We further explored the fine-tuned regulation of adipose tissue remodeling at other levels in obese and diabetic animal models. Indeed, we found fibrosis is the hallmark in the metabolically dysfunctional adipose tissue and MT1-MMP (MMP14) play a critical role in regulation of the levels of extracellular matrix (ECM). Of note, our recent research suggests that the regulation of ECM flexibility by MT1-MMP is also metabolic context dependent: On the one hand, at early stages of obesity, MT1-MMP cleaves collagenous proteins and stimulates angiogenesis in combination with VEGF-A and leptin, thus relieving the pathological conditions caused by hypoxia; On the other hand, in the context of pre-existing unhealthy adipose tissue, it digests collagen 6α3 and produces endotrophin which accelerates fibrosis and inflammation, ultimately leading a highly unfavorable microenvironment to sustain metabolic flexibility.
More recently, we use molecular tools and mouse models to study endotrophin. By using a doxycycline-inducible endotrophin overexpression model we demonstrate that endotrophin serves as a powerful co-stimulator of pathologically relevant pathways within the unhealthy adipose tissue milieu, triggering fibrosis and inflammation and ultimately leading to enhanced insulin resistance. We further demonstrate that blocking endotrophin with a neutralizing antibody ameliorates the adverse effects in adipose tissue and effectively reverses metabolic dysfunction induced by high-fat diet. All these exciting observations in our lab highlight endotrophin as an attractive target for obesity and type 2 diabetes.
- Zhao YS, Gu X, Zhang NY, Kolonin MK, An ZQ, Sun K. (2016). Divergent Functions of Endotrophin on Different Cell Populations in Adipose Tissue. AJP-Endo &Metab. 311(6):E952-E963.
- Sun K, Park J, Gupta O, Holland WL, Auerbach PL, Zhang N, Marangoni RG, Nicoloro SM, Czech MP, Varga J, Ploug T, An ZQ and Scherer PE.(2014). Endotrophin triggers adipose tissue fibrosis and metabolic dysfunction. Nature Commun. 5:3485.
- Sun K, Tordjman J, Clément K, and Scherer PE . (2013). Fibrosis and adipose tissue dysfunction. Cell Metab. 18(4):470-7.
- He C, Wei Y*, Sun K*, Li B*, Zou Z, Liu Y, Kinch LN, Khan S, Xavier RJ, Grishin NV, Xiao G, Eskelinen EL, Scherer PE, Whistler JL, and Levine B. (2013). Beclin 2 functions in autophagy, degradation of G protein-coupled receptors, and metabolism. (* contributed equally). Cell. 154(5):1085-99.
- Sun K, Wernstedt Asterholm I, Kusminski CM, Bueno AC, Wang ZV, Pollard JW, Brekken RA, Scherer PE. (2012). Dichotomous effects of VEGF-A on adipose tissue dysfunction. Proc Natl Acad Sci U S A. 109(15):5874-9.

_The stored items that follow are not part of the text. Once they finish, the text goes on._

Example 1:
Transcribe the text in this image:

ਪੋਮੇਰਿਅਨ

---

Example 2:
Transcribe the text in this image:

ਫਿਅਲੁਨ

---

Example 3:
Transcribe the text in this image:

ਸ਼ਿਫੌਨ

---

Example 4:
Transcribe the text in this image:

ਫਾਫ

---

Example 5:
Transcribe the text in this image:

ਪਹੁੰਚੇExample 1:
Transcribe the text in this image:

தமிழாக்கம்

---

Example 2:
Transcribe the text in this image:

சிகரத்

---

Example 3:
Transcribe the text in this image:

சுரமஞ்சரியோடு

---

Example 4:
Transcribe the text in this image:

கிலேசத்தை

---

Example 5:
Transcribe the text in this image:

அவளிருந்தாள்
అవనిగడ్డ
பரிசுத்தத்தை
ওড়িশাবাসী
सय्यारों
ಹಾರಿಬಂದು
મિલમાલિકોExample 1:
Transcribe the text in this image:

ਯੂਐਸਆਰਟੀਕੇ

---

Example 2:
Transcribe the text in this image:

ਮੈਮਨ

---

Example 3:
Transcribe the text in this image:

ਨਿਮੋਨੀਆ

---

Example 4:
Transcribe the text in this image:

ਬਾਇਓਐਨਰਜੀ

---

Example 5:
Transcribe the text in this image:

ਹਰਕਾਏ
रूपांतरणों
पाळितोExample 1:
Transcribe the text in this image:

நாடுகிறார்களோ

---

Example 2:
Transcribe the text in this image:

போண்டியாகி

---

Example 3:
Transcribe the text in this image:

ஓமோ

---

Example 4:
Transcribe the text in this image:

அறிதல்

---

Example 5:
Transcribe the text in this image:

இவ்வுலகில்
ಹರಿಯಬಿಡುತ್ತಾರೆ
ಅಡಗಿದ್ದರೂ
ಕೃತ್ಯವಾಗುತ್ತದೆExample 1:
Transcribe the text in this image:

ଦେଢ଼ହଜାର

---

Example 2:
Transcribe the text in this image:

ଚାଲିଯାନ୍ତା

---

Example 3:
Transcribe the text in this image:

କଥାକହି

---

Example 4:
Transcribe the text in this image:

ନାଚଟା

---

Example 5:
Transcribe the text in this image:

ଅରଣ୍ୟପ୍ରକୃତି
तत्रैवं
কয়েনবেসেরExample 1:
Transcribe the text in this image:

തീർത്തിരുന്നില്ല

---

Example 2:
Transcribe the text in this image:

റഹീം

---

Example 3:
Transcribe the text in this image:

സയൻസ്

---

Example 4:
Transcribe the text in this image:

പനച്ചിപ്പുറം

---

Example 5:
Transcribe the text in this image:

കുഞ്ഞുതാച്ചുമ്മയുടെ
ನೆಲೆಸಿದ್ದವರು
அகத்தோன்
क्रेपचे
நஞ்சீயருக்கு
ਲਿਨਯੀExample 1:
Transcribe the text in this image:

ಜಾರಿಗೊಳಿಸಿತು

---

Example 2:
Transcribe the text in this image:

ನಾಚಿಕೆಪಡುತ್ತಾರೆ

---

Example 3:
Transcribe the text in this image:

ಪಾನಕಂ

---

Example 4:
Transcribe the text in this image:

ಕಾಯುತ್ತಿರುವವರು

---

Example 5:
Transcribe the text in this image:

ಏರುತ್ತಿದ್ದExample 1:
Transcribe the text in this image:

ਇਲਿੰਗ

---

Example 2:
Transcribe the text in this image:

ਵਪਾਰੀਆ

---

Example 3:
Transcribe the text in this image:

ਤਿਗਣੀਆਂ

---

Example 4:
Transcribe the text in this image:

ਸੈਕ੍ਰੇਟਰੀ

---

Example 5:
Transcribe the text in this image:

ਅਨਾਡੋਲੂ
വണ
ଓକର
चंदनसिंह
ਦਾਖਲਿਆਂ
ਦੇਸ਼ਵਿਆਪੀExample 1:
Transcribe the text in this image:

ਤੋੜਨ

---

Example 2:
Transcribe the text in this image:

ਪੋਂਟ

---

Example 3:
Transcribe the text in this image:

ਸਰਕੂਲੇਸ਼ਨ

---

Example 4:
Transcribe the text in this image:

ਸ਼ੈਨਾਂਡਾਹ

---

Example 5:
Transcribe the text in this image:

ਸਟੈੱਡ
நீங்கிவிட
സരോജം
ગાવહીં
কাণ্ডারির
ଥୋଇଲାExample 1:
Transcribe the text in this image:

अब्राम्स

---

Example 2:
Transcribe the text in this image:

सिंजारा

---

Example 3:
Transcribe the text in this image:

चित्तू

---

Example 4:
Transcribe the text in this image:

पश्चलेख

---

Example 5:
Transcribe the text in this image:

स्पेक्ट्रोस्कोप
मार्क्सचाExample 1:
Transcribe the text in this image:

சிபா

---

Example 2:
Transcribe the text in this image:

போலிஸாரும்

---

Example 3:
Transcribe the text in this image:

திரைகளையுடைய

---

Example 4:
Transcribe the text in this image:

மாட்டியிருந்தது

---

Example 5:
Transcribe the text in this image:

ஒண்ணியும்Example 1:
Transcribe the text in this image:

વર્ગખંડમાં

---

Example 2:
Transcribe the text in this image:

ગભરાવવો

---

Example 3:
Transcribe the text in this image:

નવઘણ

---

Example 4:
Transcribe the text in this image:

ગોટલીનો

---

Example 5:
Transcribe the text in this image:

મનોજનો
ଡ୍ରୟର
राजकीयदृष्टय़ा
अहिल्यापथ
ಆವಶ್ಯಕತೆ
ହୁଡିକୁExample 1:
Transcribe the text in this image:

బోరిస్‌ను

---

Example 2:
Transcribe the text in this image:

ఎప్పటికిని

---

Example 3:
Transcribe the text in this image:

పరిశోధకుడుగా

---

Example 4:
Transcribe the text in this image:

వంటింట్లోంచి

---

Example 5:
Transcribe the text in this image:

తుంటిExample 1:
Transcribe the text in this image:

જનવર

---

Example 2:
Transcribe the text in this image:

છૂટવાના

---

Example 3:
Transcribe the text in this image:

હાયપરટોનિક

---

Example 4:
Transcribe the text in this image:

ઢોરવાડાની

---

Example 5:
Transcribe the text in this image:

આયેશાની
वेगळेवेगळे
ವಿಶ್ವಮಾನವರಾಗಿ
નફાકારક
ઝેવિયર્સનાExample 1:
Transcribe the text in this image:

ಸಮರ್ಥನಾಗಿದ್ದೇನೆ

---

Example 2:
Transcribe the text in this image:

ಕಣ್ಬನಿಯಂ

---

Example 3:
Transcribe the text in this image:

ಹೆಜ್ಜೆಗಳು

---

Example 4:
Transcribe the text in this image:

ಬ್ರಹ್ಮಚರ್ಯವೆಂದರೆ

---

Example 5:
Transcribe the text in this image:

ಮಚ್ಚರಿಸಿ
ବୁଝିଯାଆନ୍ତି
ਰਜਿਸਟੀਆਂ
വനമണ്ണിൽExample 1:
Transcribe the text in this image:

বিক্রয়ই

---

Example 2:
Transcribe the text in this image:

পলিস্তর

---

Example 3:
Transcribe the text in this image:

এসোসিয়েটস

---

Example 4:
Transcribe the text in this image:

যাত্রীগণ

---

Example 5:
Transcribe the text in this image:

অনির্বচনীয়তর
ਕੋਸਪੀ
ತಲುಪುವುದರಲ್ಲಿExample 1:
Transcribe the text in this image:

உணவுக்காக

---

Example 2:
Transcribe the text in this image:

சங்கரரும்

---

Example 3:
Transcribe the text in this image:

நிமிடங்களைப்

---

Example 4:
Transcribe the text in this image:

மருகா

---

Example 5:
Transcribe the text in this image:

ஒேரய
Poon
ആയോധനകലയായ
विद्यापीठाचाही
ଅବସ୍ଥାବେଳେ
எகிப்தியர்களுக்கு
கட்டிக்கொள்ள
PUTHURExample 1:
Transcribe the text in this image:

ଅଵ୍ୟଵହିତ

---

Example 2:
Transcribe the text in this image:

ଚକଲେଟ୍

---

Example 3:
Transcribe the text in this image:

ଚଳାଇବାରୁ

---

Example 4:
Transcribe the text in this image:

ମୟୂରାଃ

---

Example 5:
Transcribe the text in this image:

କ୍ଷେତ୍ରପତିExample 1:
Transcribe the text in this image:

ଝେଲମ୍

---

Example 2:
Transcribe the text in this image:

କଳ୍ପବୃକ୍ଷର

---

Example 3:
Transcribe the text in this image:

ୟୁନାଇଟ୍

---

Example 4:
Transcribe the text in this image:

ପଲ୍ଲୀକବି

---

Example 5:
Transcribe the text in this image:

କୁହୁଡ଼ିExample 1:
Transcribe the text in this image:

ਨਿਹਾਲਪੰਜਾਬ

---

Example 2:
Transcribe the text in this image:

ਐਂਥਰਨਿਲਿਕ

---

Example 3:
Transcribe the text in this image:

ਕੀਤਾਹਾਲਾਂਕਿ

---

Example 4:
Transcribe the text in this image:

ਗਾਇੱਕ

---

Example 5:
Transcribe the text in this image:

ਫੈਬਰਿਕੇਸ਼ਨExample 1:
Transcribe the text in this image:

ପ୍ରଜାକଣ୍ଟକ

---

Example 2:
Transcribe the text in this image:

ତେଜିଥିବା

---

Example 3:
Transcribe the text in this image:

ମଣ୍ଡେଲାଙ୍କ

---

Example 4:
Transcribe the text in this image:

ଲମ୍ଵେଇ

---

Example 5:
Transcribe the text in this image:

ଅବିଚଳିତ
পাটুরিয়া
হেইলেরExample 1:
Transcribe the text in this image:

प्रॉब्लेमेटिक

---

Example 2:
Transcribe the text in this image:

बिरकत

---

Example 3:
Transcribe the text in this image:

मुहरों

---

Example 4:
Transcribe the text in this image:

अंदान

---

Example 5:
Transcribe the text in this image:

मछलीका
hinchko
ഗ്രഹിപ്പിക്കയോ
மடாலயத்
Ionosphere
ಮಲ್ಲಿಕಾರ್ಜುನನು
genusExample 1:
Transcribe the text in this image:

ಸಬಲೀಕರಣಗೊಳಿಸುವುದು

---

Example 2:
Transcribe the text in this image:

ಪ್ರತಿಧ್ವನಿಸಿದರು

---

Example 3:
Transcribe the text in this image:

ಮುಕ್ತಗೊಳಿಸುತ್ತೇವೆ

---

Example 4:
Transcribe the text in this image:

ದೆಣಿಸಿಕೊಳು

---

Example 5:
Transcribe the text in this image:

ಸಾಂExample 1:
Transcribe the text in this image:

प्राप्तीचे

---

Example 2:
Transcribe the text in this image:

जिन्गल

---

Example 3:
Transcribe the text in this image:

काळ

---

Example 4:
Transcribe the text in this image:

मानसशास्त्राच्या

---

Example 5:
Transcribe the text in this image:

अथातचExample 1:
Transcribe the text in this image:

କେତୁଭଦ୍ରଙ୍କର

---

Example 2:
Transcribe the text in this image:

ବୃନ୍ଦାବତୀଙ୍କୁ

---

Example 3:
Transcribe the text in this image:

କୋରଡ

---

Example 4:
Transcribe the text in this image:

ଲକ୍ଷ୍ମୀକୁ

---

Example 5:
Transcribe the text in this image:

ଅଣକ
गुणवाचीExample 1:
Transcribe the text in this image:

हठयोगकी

- He C, Bassik MC, Moresi V, Sun K, Wei Y, Zou Z, An Z, Loh J, Fisher J, Sun Q, Korsmeyer S, Packer M, May HI, Hill JA, Virgin HW, Gilpin C, Xiao G, Bassel-Duby R, Scherer PE, and Levine B. (2012). Exercise-induced BCL2-regulated autophagy is required for muscle glucose homeostasis.Nature. 481(7382):511-5.
- Sun K, Kusminski CM, Scherer PE. (2011). Adipose tissue remodeling and obesity. J Clin Invest. 121 (6): 2094-101.